A holistic approach to science education – Interview with Dr. Janet Chan, HKU Outstanding Teaching Award 2020 Recipient
The article features an informal interview with Dr. Janet Chan. Dr. Chan is a Lecturer of School of Biological Sciences and the Programme Coordinator of Master of Science in Environmental Management at HKU. She received the 2020 HKU Outstanding Teaching Award and the Award for Teaching Excellence 2019-20 of the Faculty of Science.
Tracy: Congratulations! Could you briefly share with us your teaching philosophy and how that underpins your teaching approaches?
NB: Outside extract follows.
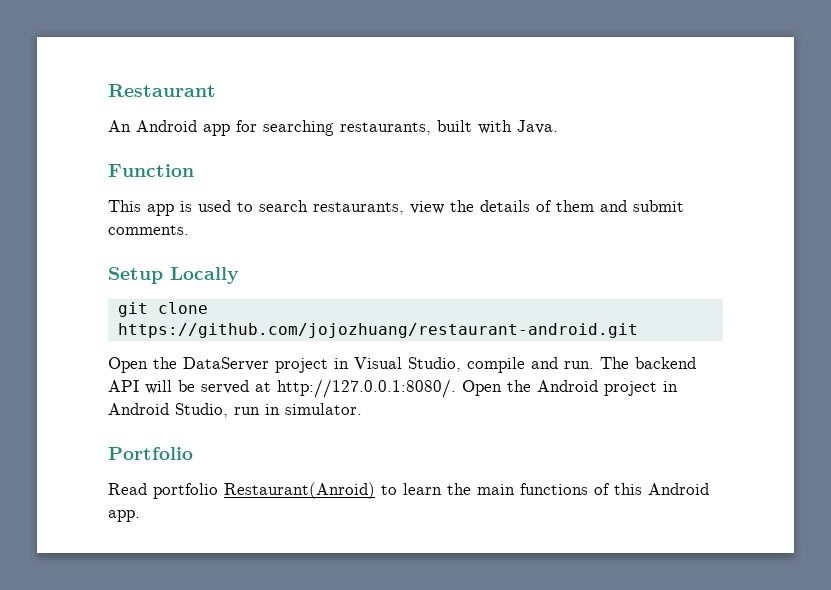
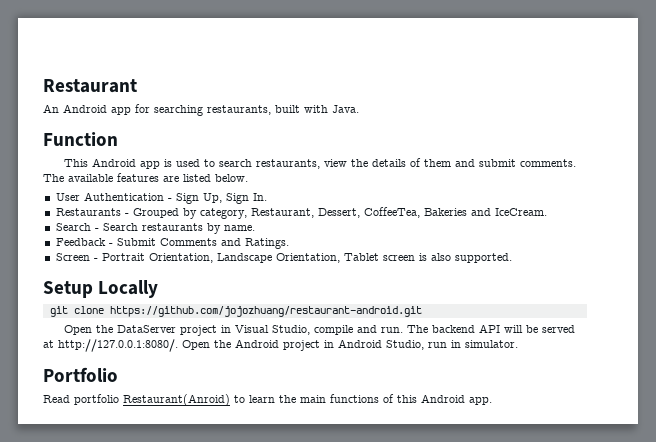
(141, 206) none -> [91,158,136,167] Android
(189, 230) none -> [43,173,248,182] [55,192,267,204] [55,207,547,219] [55,223,255,234] [55,238,289,249] [55,253,512,263] The available features are listed below. // User Authentication - Sign Up, Sign In. // Restaurants - Grouped by category, Restaurant, Dessert, CoffeeTea, Bakeries and IceCream. // Search - Search restaurants by name. // Feedback - Submit Comments and Ratings. // Screen - Portrait Orientation, Landscape Orientation, Tablet screen is also supported.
Janet: C. S. Lewis once said “the task of the modern educator is not to cut down jungles, but to irrigate deserts.” Students can have different “deserts”, whether it is a lack of motivation to learn, hatred toward a subject, or trouble grasping concepts. I believe a great teacher encourages imagination and inspires students to achieve beyond what they thought to be possible, helping them engage and support their learning. I therefore adopt a holistic science education approach in which project-based learning is a significant component. I adapted the framework of Larmer and associates and incorporated eight elements into project-based learning design: a challenging problem or inquiry, sustained inquiry, authenticity, student voice and choice, reflection, critique and revision, public product, and impact. I added the element “impact” to the original framework because I regard impact as tangible evidence of students’ contribution to the betterment of the environment.
Tracy: Among these elements, would you please highlight or elaborate on some for us?
Janet: Let me highlight three of these essential elements. That is, “sustained inquiry”, and “student voice and choice”, and “authenticity”.
During the process of “sustained inquiry”, I adopt a constructivist approach, meaning that I act as a facilitator to ask students questions to guide them in the correct direction. I conduct regular “chit-chat meetings” with students in an attempt to build a community of learners in which they can learn from each other. Students are also involved in real-world tasks and actual contexts. They are required to design products and services for their target communities. For example, students run recycling programmes to engage the public and raise their awareness. Through the programmes, people can learn more about waste reduction, which is a critical environmental topic in Hong Kong. These real-world tasks led to a sustainable impact for improving our environment.
Tracy: I am aware that you emphasise internationalising teaching and learning and developing global citizenship. Some colleagues found it challenging to achieve these aims among STEM (Science, Technology, Engineering, and Mathematics) students. Could you share with us your approaches?
Janet: To me, internationalising teaching and learning does not mean just sending students abroad or admitting more international students to the class. Instead, it should incorporate the international, intercultural, and global dimensions into the curriculum, co-curriculum and other aspects of student learning so that students can have internationalised learning both outside Hong Kong and on campus. I internationalised my teaching by integrating internationalisation at home and experiential learning programmes. Within the curriculum, I tried to create a close connection between the subject learning and the real-world relevance across national and cultural contexts. For example, when I taught environmental health risk assessment, which involved many scientific theories and calculation, I introduced relevant news and overseas cases to illustrate how to operate this scientific assessment. Students expressed that the real-world examples made the concepts less abstract and scary and that they learned how complicated scientific concepts could be applied to real problems. I also created inter-university student academic exchange platforms for students to learn about intercultural perspectives.
Meanwhile, experiential learning is an important component of my programme. I incorporated an overseas experiential learning component into two of my courses. I actively involved students by inviting them to co-design the learning activities and assessment tasks before, during, and after the learning trips. I found that the service-learning components, ongoing reflective practices, and students being empowered to learn as partners to be enabling factors for their development of global citizenship.
Tracy: Thank you for the insights. Do you have any suggestions for science educators or educators in general?
Janet: Reflecting on my past ten years of teaching, I firmly believe that a holistic approach that involves outcomes-based, problem-based, and project-based learning is crucial for science education. I hope to bring my students closer to the grand challenges and real-world issues so that they could make sense of what they learn in class and envision how they can contribute to the local and global society.
- Larmer, J., Mergendoller, J., & Boss S. (2015). Setting the standard for project based learning. The Buck Institute of Education. ASCD, Alexandria, VA USA.